I don’t see why you are being so stubborn about this.
Because it doesn’t fucking happen and your figures are entirely made up? You and everyone else claiming these have taken jobs clearly have never actually worked at a McDonald’s and are talking straight out of your asses.
These reverse-ATM cashboxes Work really Well. I have Seen those in some grocery stores. At least in Germany you can actually choose to pay by card or by cash. If you choose to pay by cash you get your receipt and then pay by a cashier.
I actually am on the opposite end of the spectrum, I think cash is pointless, it’s less secure, less authentic and prone to issues. Just make the swap to digital or cards, most checking or savings accounts are 100% free, there’s better protections involved, you don’t need to worry about breaking large bills, don’t need to worry about the shop not having change, easy to track as it’s super easy to just look at your transaction history. Balance is super simple, instead of needing to count the cash I can just pull up the account.
It’s just easier. I think cash should be optional for establishments, it’s better for everyone involved both consumer and business.
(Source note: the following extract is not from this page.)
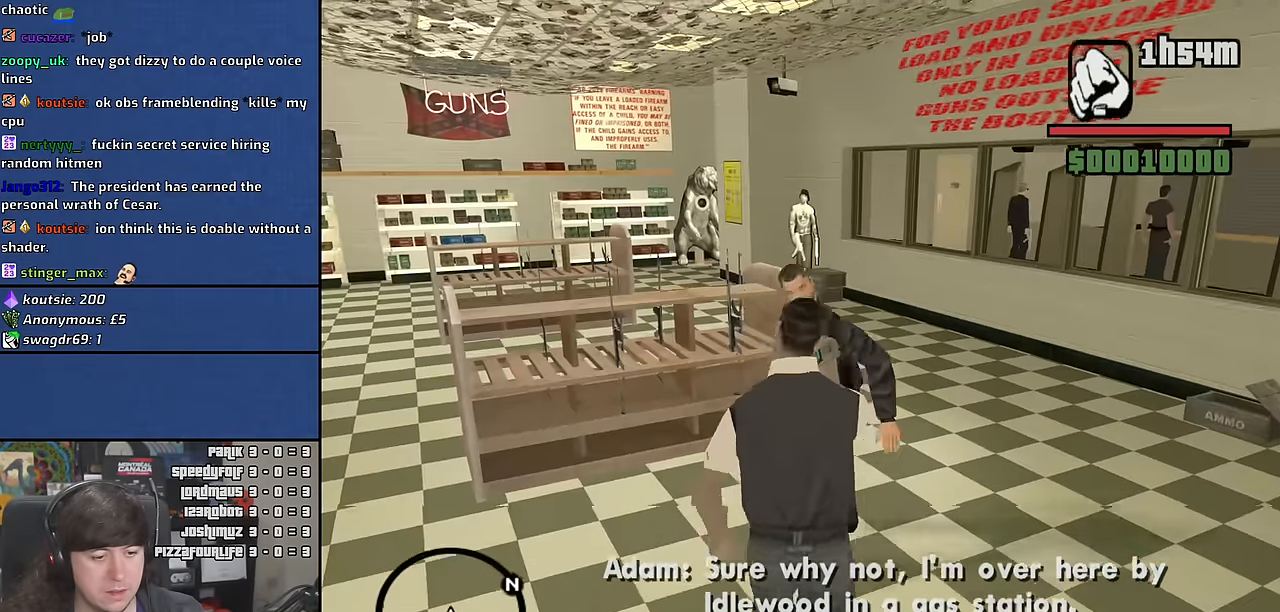
{"keys": ["w"], "mouse": [], "events": [[117, "w", "up"], [317, "w", "down"]]}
Last time I went to McDonald’s there was a mess up and I was given the cash difference, I really dunno when I’ll use it offhand. I’m also in Canada, never had a use for cash after recreational weed happened. Weird they make someone go through unknown keypressss to do cash, vending machines do cash why not just be convenient for customers? Oh right, paying people to deal with the cash, cause that’d hurt McDonald’s bottom line heh.